Investor Rights and Trustees Responsibilities in a DST
When investing in a DST, investors purchase units of beneficial interest and become beneficiaries of the DST's operations. As beneficiaries, investors have the following rights and responsibilities:
They have the right to receive distributions. Based on the investors' pro rata interests in the trust, they have the right to receive distributions from the operations of the trust, either from rental income, or from the eventual sale of the property. As with any business, operations can result in profits or losses; therefore, distributions are not guaranteed.
They do not have the responsibility of property management. DSTs are operated and managed by trustees, removing any responsibility or right for the beneficiaries to participate in the day to day handling of the property's operation or the timing and details of the eventual sale of the property.
They are not liable for the property. Investors do not have deeded title to the property; therefore, they are not liable for the property.
They incur tax responsibility. Since the trust is not considered a taxable entity, all the profits, losses, etc. are passed through directly to the beneficiaries.

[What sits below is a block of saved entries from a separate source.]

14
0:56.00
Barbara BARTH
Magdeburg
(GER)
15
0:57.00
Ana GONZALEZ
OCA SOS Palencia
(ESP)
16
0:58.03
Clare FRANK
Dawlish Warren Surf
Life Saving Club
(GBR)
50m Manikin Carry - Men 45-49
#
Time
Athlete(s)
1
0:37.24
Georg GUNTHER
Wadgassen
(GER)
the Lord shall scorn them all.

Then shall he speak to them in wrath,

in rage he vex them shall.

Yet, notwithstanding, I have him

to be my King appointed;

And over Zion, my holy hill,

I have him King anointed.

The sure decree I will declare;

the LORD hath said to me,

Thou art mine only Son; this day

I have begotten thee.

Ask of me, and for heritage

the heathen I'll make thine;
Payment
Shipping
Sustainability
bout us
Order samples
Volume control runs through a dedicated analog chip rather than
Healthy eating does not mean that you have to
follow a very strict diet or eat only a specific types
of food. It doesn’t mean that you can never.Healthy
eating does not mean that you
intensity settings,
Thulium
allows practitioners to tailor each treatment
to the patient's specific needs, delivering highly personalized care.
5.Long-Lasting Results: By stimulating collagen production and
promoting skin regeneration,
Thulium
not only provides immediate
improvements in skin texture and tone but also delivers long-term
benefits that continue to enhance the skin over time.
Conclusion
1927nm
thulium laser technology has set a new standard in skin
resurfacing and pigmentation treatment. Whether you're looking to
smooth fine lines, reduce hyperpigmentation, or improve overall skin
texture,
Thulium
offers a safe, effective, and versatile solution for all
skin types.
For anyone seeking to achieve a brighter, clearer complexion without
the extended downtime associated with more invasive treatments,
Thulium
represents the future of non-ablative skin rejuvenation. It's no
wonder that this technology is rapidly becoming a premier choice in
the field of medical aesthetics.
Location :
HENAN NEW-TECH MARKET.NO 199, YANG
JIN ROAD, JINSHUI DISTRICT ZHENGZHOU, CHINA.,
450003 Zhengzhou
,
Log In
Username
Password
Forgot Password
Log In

Now let's take a look at the responsibilities of the trustees of a DST:
A DST is operated and managed by a trustee. Because the trust itself holds the deed to the property, the trustee's liability for the property is limited.
The trustee has the responsibility to make decisions on behalf of the trust for the benefit of the beneficiaries. This includes day to day operations as well as the timing and arrangements for the sale of the trust's assets.
The trustee must adhere to the IRS Ruling 2004-86 which names the seven deadly sins that limit the DST's trustee's power.